When I was in my “tweens” (13 – 17), my worldview seemed to be easily codified and easily described in a sentence or two. It didn’t take me very long to articulate and talk about what I loved doing, what my goals were, what type of people I gravitated towards, what I wanted to say to the girl I liked and what moments I felt good about myself.
Superimposed over an art form, it seemed that my life could have been depicted using pencil-drawn stick figures and distinct polygons, lightly outlined by solid, black and gray lines and overlaid with light shades of primary and secondary colors. The art form is simple, one-dimensional and objective.
A few years forward and this depiction has literally and figuratively become a picture of the past.
I can no longer paint my life through forms like Mayan hieroglyphics nor represent it using Classical or Renaissance art. Neither can I depict it using Post-Modern art since it still possesses a stark streak of meaning.
My life has become an outburst of more vivid colors. So if it did have a backdrop, it would be one of Jackson Pollock’s pieces.
Pollock was one of the early vanguards of Abstract Expressionism, a form of art that stemmed from a belief that the process of creating art is equally important as the final product itself. The art movement burgeoned during the Modern or Contemporary Period. Like all art forms during this era, the artists profusely challenged the Philosophical foundations of our “concrete world."
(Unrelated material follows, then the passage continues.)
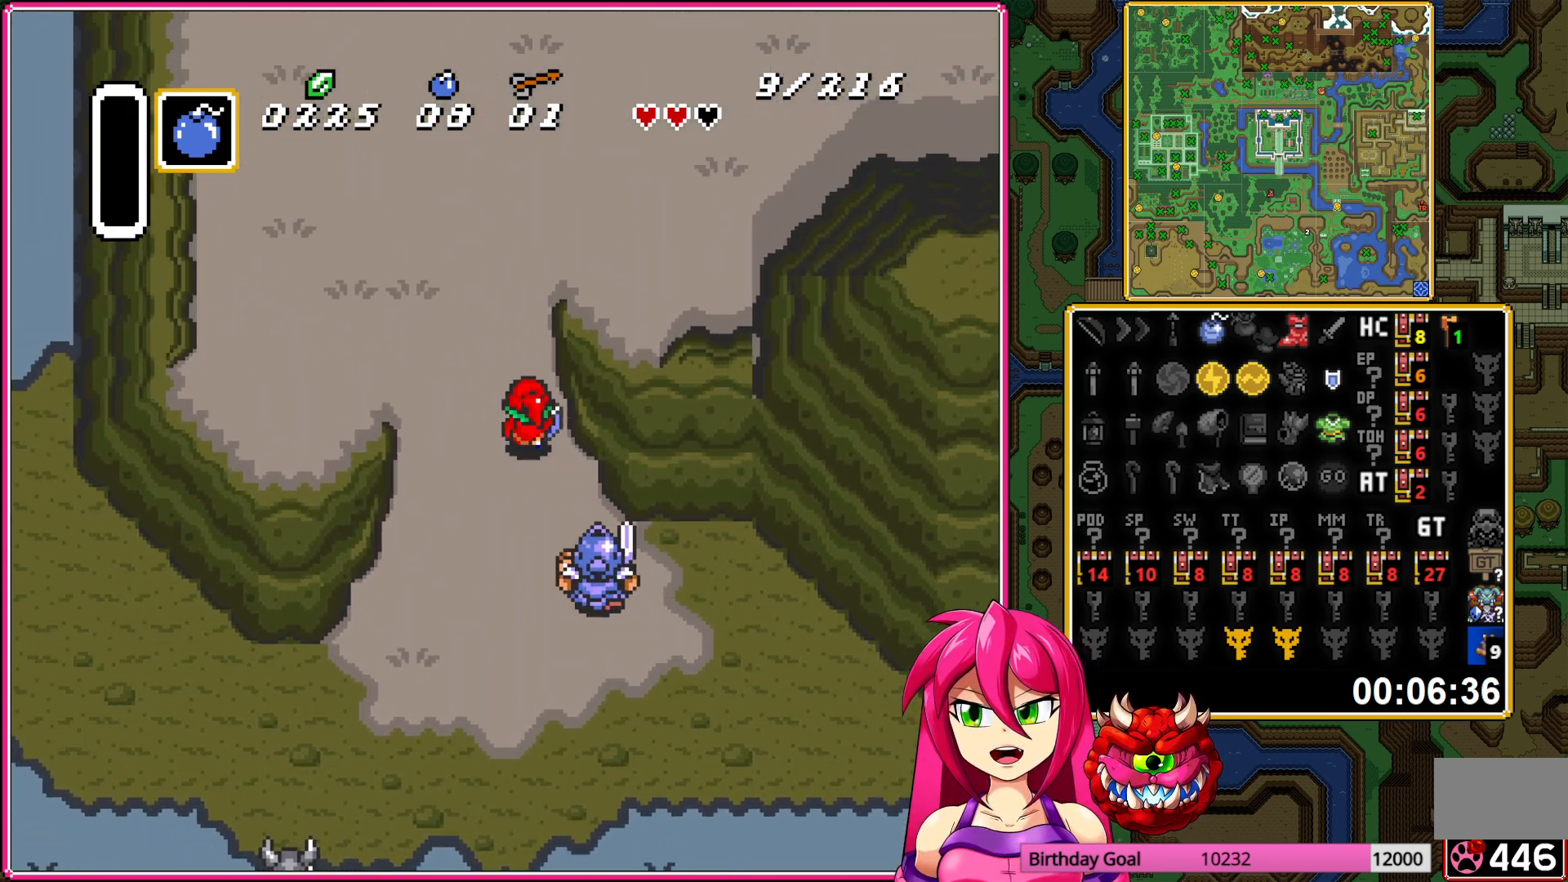
{"buttons": ["DPAD_UP", "DPAD_RIGHT"], "events": []}
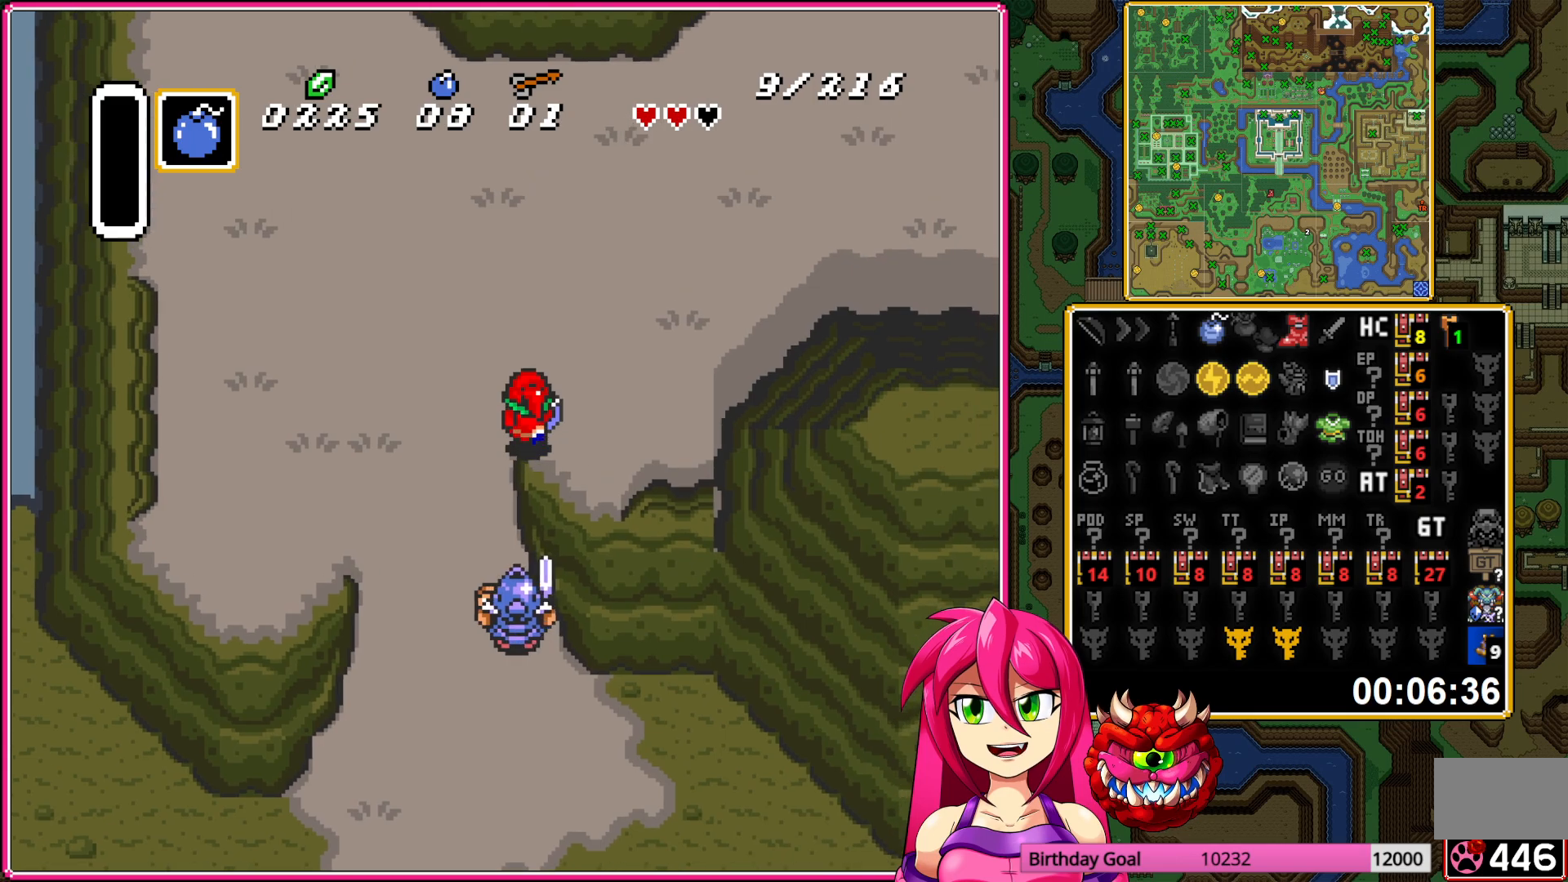
{"buttons": ["DPAD_UP", "DPAD_RIGHT"], "events": []}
They wanted to express their unabashed emotions and complex thoughts rather than illustrate reality.
These artists were adamant in finding the truth behind all the ideologies and belief systems that were present. For some of them, the truth was laid in the unconscious mind and is only revealed in the process of spontaneously splashing, pouring, spreading and spraying paint all over a blank canvas. Jackson Pollock approached this process from different sides of the canvas, proposing that painting in patterns is of the past.
Like his creations, life will get messier when we get older. Relationships become more complicated, our insecurities and inhibitions surface more often, the beliefs we’ve stood by perniciously become potent sources of doubt and searching for more truth becomes a bigger mystery each day. It will be harder to express what we want, feel, need, think and hope for.
Now that the abstract part of life is becoming more tangible, I am relishing my younger years because I sometimes wish I still had that sense of surety about myself and the world I live in. Yet, I can only embrace the fact that life as an adult is becoming more of an Abstract Expressionist piece.
The process of finding truth in this constellation of colors and mysteries is as meaningful as I can expect the final piece to be.